Additionally, I am trying to calculate the expected payoff I would receive if my strategy was to stay mute on the first game and then confess on any subsequent game. I was thinking to obtain this payoff as a linear combination of $Y_1 , Y_2 , Y_3 , \ldots ,$ and use linearity of expectation to obtain my equation.
How can I properly calculate $Y_r$ and the expected payout should I remain mute on the first game and confess on any subsequent game?
Denote by $u^t_i$ the payoff obtained by Player~$i$ in round~$t$, and assume zero payoffs once the game stops. Since it is not mentioned, I ignore the possibility of a discount factor and let $\delta=1$.
The (random) sum of payoffs to $i$ is $$\sum_{t=0}^{+\infty} u^t_i Y_t$$ where $Y_t$ has a bernoullian distribution with $P(Y_t = 1) = p^t$ because the probability of a round is $p$ and thus the probability of at least $t$ rounds is $p^t$.
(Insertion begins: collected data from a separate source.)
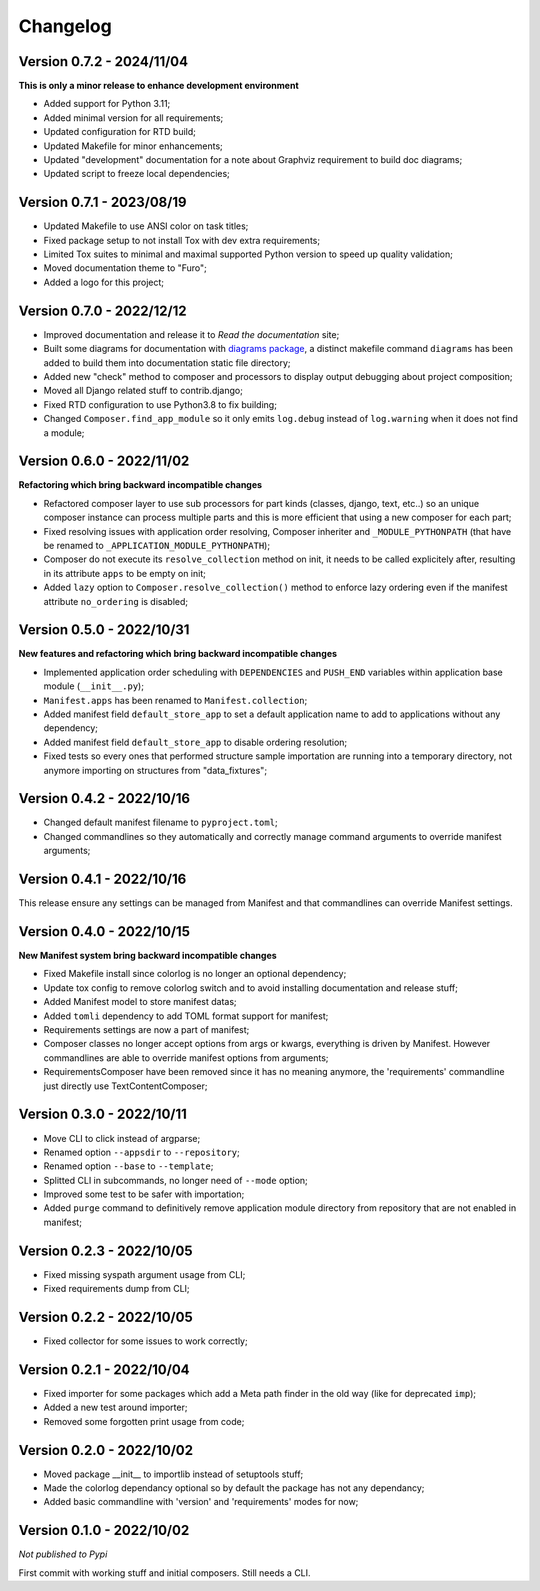 
=========
Changelog
=========

Version 0.7.2 - 2024/11/04
**************************

**This is only a minor release to enhance development environment**

* Added support for Python 3.11;
* Added minimal version for all requirements;
* Updated configuration for RTD build;
* Updated Makefile for minor enhancements;
* Updated "development" documentation for a note about Graphviz requirement to build
  doc diagrams;
* Updated script to freeze local dependencies;


Version 0.7.1 - 2023/08/19
**************************

* Updated Makefile to use ANSI color on task titles;
* Fixed package setup to not install Tox with dev extra requirements;
* Limited Tox suites to minimal and maximal supported Python version to speed up
  quality validation;
* Moved documentation theme to "Furo";
* Added a logo for this project;


Version 0.7.0 - 2022/12/12
**************************

* Improved documentation and release it to *Read the documentation* site;
* Built some diagrams for documentation with
  `diagrams package <https://github.com/mingrammer/diagrams>`_, a distinct makefile
  command ``diagrams`` has been added to build them into documentation static file
  directory;
* Added new "check" method to composer and processors to display output debugging about
  project composition;
* Moved all Django related stuff to contrib.django;
* Fixed RTD configuration to use Python3.8 to fix building;
* Changed ``Composer.find_app_module`` so it only emits ``log.debug`` instead of
  ``log.warning`` when it does not find a module;


Version 0.6.0 - 2022/11/02
**************************

**Refactoring which bring backward incompatible changes**

* Refactored composer layer to use sub processors for part kinds (classes, django,
  text, etc..) so an unique composer instance can process multiple parts and this is
  more efficient that using a new composer for each part;
* Fixed resolving issues with application order resolving, Composer inheriter and
  ``_MODULE_PYTHONPATH`` (that have be renamed to ``_APPLICATION_MODULE_PYTHONPATH``);
* Composer do not execute its ``resolve_collection`` method on init, it needs to be
  called explicitely after, resulting in its attribute ``apps`` to be empty on init;
* Added ``lazy`` option to ``Composer.resolve_collection()`` method to enforce
  lazy ordering even if the manifest attribute ``no_ordering`` is disabled;


Version 0.5.0 - 2022/10/31
**************************

**New features and refactoring which bring backward incompatible changes**

* Implemented application order scheduling with ``DEPENDENCIES`` and ``PUSH_END``
  variables within application base module (``__init__.py``);
* ``Manifest.apps`` has been renamed to ``Manifest.collection``;
* Added manifest field ``default_store_app`` to set a default application name to add
  to applications without any dependency;
* Added manifest field ``default_store_app`` to disable ordering resolution;
* Fixed tests so every ones that performed structure sample importation are running
  into a temporary directory, not anymore importing on structures from "data_fixtures";


Version 0.4.2 - 2022/10/16
**************************

* Changed default manifest filename to ``pyproject.toml``;
* Changed commandlines so they automatically and correctly manage command arguments to
  override manifest arguments;


Version 0.4.1 - 2022/10/16
**************************

This release ensure any settings can be managed from Manifest and that commandlines
can override Manifest settings.


Version 0.4.0 - 2022/10/15
**************************

**New Manifest system bring backward incompatible changes**

* Fixed Makefile install since colorlog is no longer an optional dependency;
* Update tox config to remove colorlog switch and to avoid installing documentation and
  release stuff;
* Added Manifest model to store manifest datas;
* Added ``tomli`` dependency to add TOML format support for manifest;
* Requirements settings are now a part of manifest;
* Composer classes no longer accept options from args or kwargs, everything is driven
  by Manifest. However commandlines are able to override manifest options from
  arguments;
* RequirementsComposer have been removed since it has no meaning anymore, the
  'requirements' commandline just directly use TextContentComposer;


Version 0.3.0 - 2022/10/11
**************************

* Move CLI to click instead of argparse;
* Renamed option ``--appsdir`` to ``--repository``;
* Renamed option ``--base`` to ``--template``;
* Splitted CLI in subcommands, no longer need of ``--mode`` option;
* Improved some test to be safer with importation;
* Added ``purge`` command to definitively remove application module directory from
  repository that are not enabled in manifest;


Version 0.2.3 - 2022/10/05
**************************

* Fixed missing syspath argument usage from CLI;
* Fixed requirements dump from CLI;


Version 0.2.2 - 2022/10/05
**************************

* Fixed collector for some issues to work correctly;


Version 0.2.1 - 2022/10/04
**************************

* Fixed importer for some packages which add a Meta path finder in the old way (like for
  deprecated ``imp``);
* Added a new test around importer;
* Removed some forgotten print usage from code;


Version 0.2.0 - 2022/10/02
**************************
* Moved package __init__ to importlib instead of setuptools stuff;
* Made the colorlog dependancy optional so by default the package has not any
  dependancy;
* Added basic commandline with 'version' and 'requirements' modes for now;


Version 0.1.0 - 2022/10/02
**************************

*Not published to Pypi*

First commit with working stuff and initial composers. Still needs a CLI.
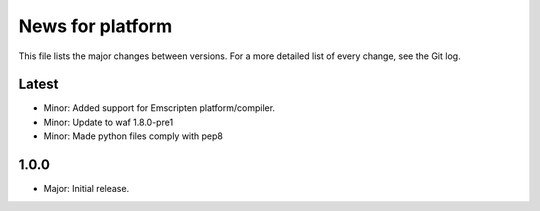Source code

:News for platform
=================

This file lists the major changes between versions. For a more detailed list of
every change, see the Git log.

Latest
------
* Minor: Added support for Emscripten platform/compiler.
* Minor: Update to waf 1.8.0-pre1
* Minor: Made python files comply with pep8

1.0.0
-----
* Major: Initial release.
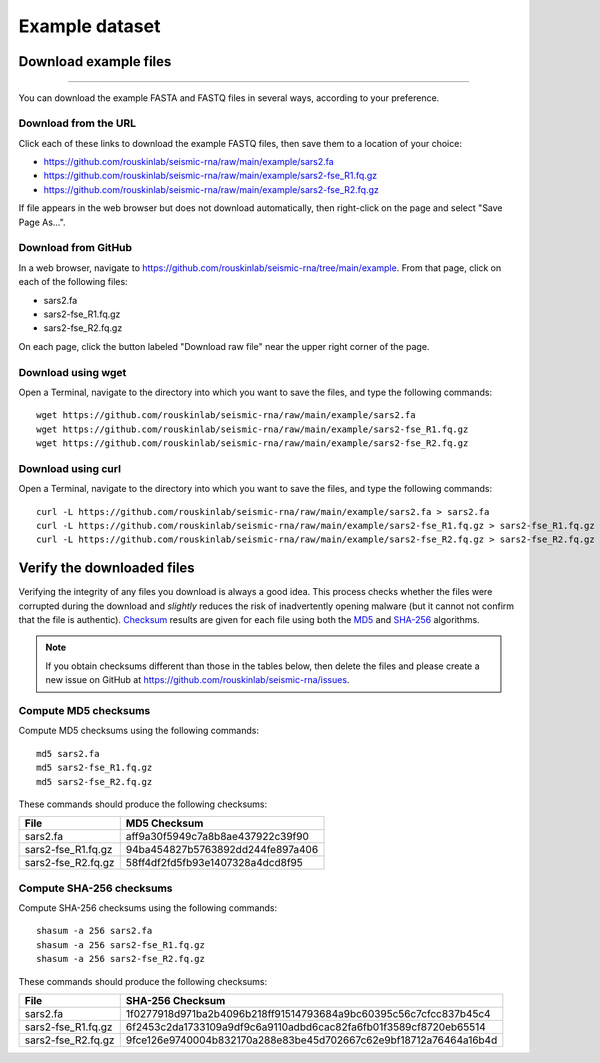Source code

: 
.. _download-example:

Example dataset
========================================================================

Download example files
------------------------------------------------------------------------
========================================================================

You can download the example FASTA and FASTQ files in several ways,
according to your preference.

Download from the URL
^^^^^^^^^^^^^^^^^^^^^^^^^^^^^^^^^^^^^^^^^^^^^^^^^^^^^^^^^^^^^^^^^^^^^^^^

Click each of these links to download the example FASTQ files, then save
them to a location of your choice:

- https://github.com/rouskinlab/seismic-rna/raw/main/example/sars2.fa
- https://github.com/rouskinlab/seismic-rna/raw/main/example/sars2-fse_R1.fq.gz
- https://github.com/rouskinlab/seismic-rna/raw/main/example/sars2-fse_R2.fq.gz

If file appears in the web browser but does not download automatically,
then right-click on the page and select "Save Page As...".

Download from GitHub
^^^^^^^^^^^^^^^^^^^^^^^^^^^^^^^^^^^^^^^^^^^^^^^^^^^^^^^^^^^^^^^^^^^^^^^^

In a web browser, navigate to
https://github.com/rouskinlab/seismic-rna/tree/main/example.
From that page, click on each of the following files:

- sars2.fa
- sars2-fse_R1.fq.gz
- sars2-fse_R2.fq.gz

On each page, click the button labeled "Download raw file" near the
upper right corner of the page.

Download using wget
^^^^^^^^^^^^^^^^^^^^^^^^^^^^^^^^^^^^^^^^^^^^^^^^^^^^^^^^^^^^^^^^^^^^^^^^

Open a Terminal, navigate to the directory into which you want to save
the files, and type the following commands::

    wget https://github.com/rouskinlab/seismic-rna/raw/main/example/sars2.fa
    wget https://github.com/rouskinlab/seismic-rna/raw/main/example/sars2-fse_R1.fq.gz
    wget https://github.com/rouskinlab/seismic-rna/raw/main/example/sars2-fse_R2.fq.gz

Download using curl
^^^^^^^^^^^^^^^^^^^^^^^^^^^^^^^^^^^^^^^^^^^^^^^^^^^^^^^^^^^^^^^^^^^^^^^^

Open a Terminal, navigate to the directory into which you want to save
the files, and type the following commands::

    curl -L https://github.com/rouskinlab/seismic-rna/raw/main/example/sars2.fa > sars2.fa
    curl -L https://github.com/rouskinlab/seismic-rna/raw/main/example/sars2-fse_R1.fq.gz > sars2-fse_R1.fq.gz
    curl -L https://github.com/rouskinlab/seismic-rna/raw/main/example/sars2-fse_R2.fq.gz > sars2-fse_R2.fq.gz

Verify the downloaded files
------------------------------------------------------------------------

Verifying the integrity of any files you download is always a good idea.
This process checks whether the files were corrupted during the download
and *slightly* reduces the risk of inadvertently opening malware (but it
cannot not confirm that the file is authentic). `Checksum`_ results are
given for each file using both the `MD5`_ and `SHA-256`_ algorithms.

.. note::
    If you obtain checksums different than those in the tables below,
    then delete the files and please create a new issue on GitHub at
    https://github.com/rouskinlab/seismic-rna/issues.

Compute MD5 checksums
^^^^^^^^^^^^^^^^^^^^^^^^^^^^^^^^^^^^^^^^^^^^^^^^^^^^^^^^^^^^^^^^^^^^^^^^

Compute MD5 checksums using the following commands::

    md5 sars2.fa
    md5 sars2-fse_R1.fq.gz
    md5 sars2-fse_R2.fq.gz

These commands should produce the following checksums:

================== ================================
 File               MD5 Checksum
================== ================================
sars2.fa           aff9a30f5949c7a8b8ae437922c39f90
sars2-fse_R1.fq.gz 94ba454827b5763892dd244fe897a406
sars2-fse_R2.fq.gz 58ff4df2fd5fb93e1407328a4dcd8f95
================== ================================

Compute SHA-256 checksums
^^^^^^^^^^^^^^^^^^^^^^^^^^^^^^^^^^^^^^^^^^^^^^^^^^^^^^^^^^^^^^^^^^^^^^^^

Compute SHA-256 checksums using the following commands::

    shasum -a 256 sars2.fa
    shasum -a 256 sars2-fse_R1.fq.gz
    shasum -a 256 sars2-fse_R2.fq.gz

These commands should produce the following checksums:

================== ================================================================
 File               SHA-256 Checksum
================== ================================================================
sars2.fa           1f0277918d971ba2b4096b218ff91514793684a9bc60395c56c7cfcc837b45c4
sars2-fse_R1.fq.gz 6f2453c2da1733109a9df9c6a9110adbd6cac82fa6fb01f3589cf8720eb65514
sars2-fse_R2.fq.gz 9fce126e9740004b832170a288e83be45d702667c62e9bf18712a76464a16b4d
================== ================================================================


.. _checksum: https://en.wikipedia.org/wiki/Checksum
.. _MD5: https://en.wikipedia.org/wiki/MD5
.. _SHA-256: https://en.wikipedia.org/wiki/SHA-2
Therefore, the expected payoffs to $i$ is $$\sum_{t=0}^{+\infty} u^t_i E(Y_t) = \sum_{t=0}^{+\infty} u^t_i p^t$$
Now you can apply this formula to specific cases. F.i., if you stay mute in the first period and then always confess, you get $$-1 + \sum_{t=1}^{+\infty} (-5) p^t = -1 + \frac{5p}{1-p}$$ because $$\sum_{t=1}^{+\infty} p^t = \sum_{t=0}^{+\infty} p^t - 1 = \frac{1}{1-p} - 1 = \frac{p}{1-p}$$
Likewise, you can rationalise the other payoffs presented in your question.